Keep the images out and copy every entry below exactly.

Excerpts from a dataset
[Start of section]
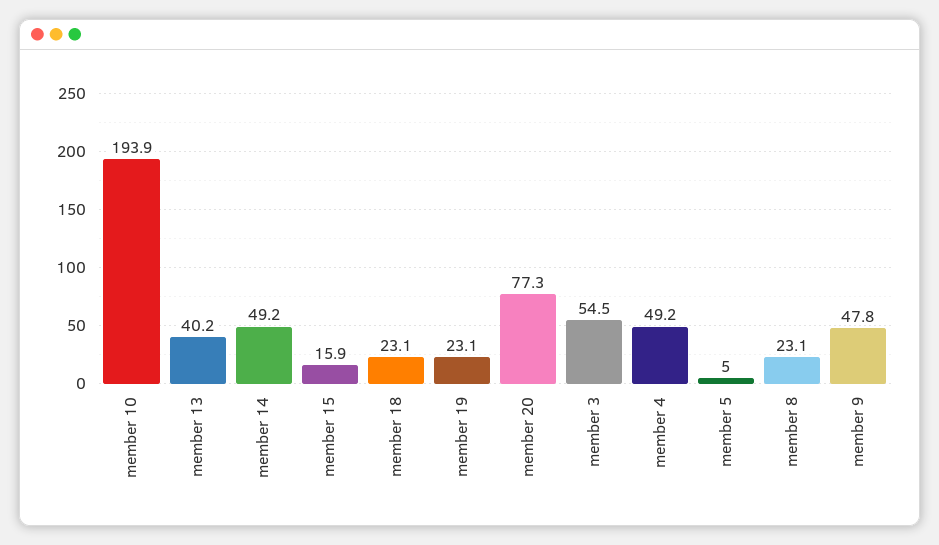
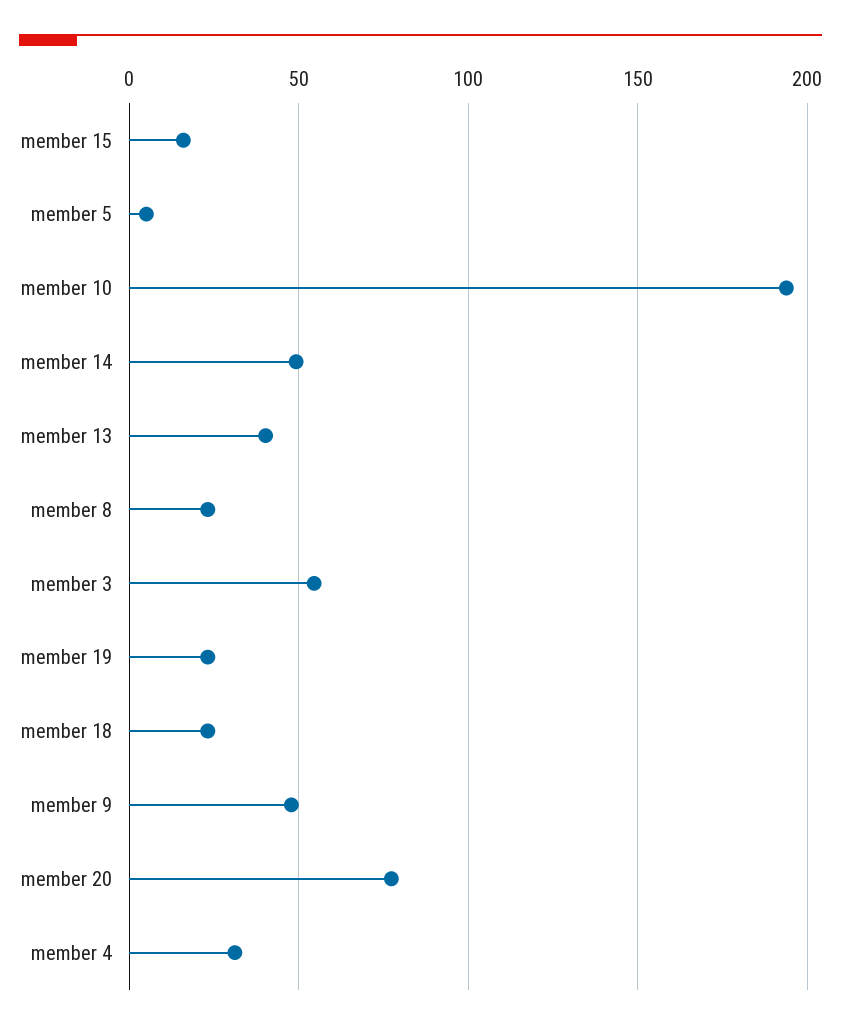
  {
    "member 10": 193.9,
    "member 13": 40.2,
    "member 14": 49.2,
    "member 15": 15.9,
    "member 18": 23.1,
    "member 19": 23.1,
    "member 20": 77.3,
    "member 3": 54.5,
-   "member 4": 49.2,
+   "member 4": 30,
    "member 5": 5,
    "member 8": 23.1,
    "member 9": 47.8
  }

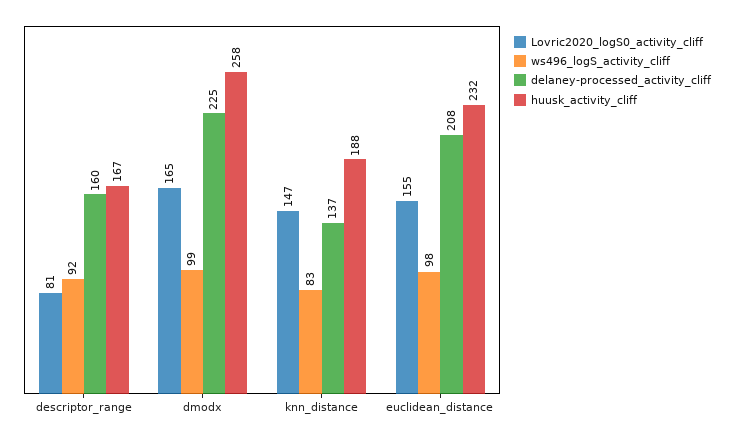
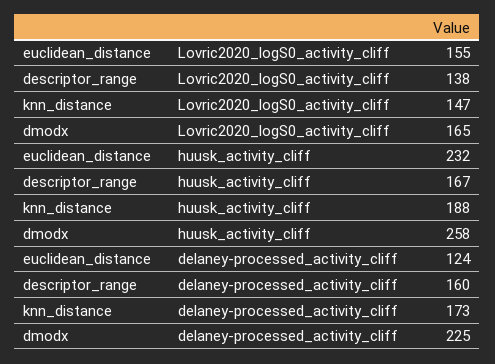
  {
    "Lovric2020_logS0_activity_cliff": {
-     "descriptor_range": 81,
+     "descriptor_range": 138,
      "dmodx": 165,
      "knn_distance": 147,
      "euclidean_distance": 155
    },
-   "ws496_logS_activity_cliff": {
-     "descriptor_range": 92,
-     "dmodx": 99,
-     "knn_distance": 83,
-     "euclidean_distance": 98
-   },
    "delaney-processed_activity_cliff": {
      "descriptor_range": 160,
      "dmodx": 225,
-     "knn_distance": 137,
+     "knn_distance": 173,
-     "euclidean_distance": 208
+     "euclidean_distance": 124
    },
    "huusk_activity_cliff": {
      "descriptor_range": 167,
      "dmodx": 258,
      "knn_distance": 188,
      "euclidean_distance": 232
    }
  }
[End of section]
▶ **Finished task**
  {
    "member 10": 193.9,
    "member 13": 40.2,
    "member 14": 49.2,
    "member 15": 15.9,
    "member 18": 23.1,
    "member 19": 23.1,
    "member 20": 77.3,
    "member 3": 54.5,
-   "member 4": 49.2,
+   "member 4": 30,
    "member 5": 5,
    "member 8": 23.1,
    "member 9": 47.8
  }

  {
    "Lovric2020_logS0_activity_cliff": {
-     "descriptor_range": 81,
+     "descriptor_range": 138,
      "dmodx": 165,
      "knn_distance": 147,
      "euclidean_distance": 155
    },
-   "ws496_logS_activity_cliff": {
-     "descriptor_range": 92,
-     "dmodx": 99,
-     "knn_distance": 83,
-     "euclidean_distance": 98
-   },
    "delaney-processed_activity_cliff": {
      "descriptor_range": 160,
      "dmodx": 225,
-     "knn_distance": 137,
+     "knn_distance": 173,
-     "euclidean_distance": 208
+     "euclidean_distance": 124
    },
    "huusk_activity_cliff": {
      "descriptor_range": 167,
      "dmodx": 258,
      "knn_distance": 188,
      "euclidean_distance": 232
    }
  }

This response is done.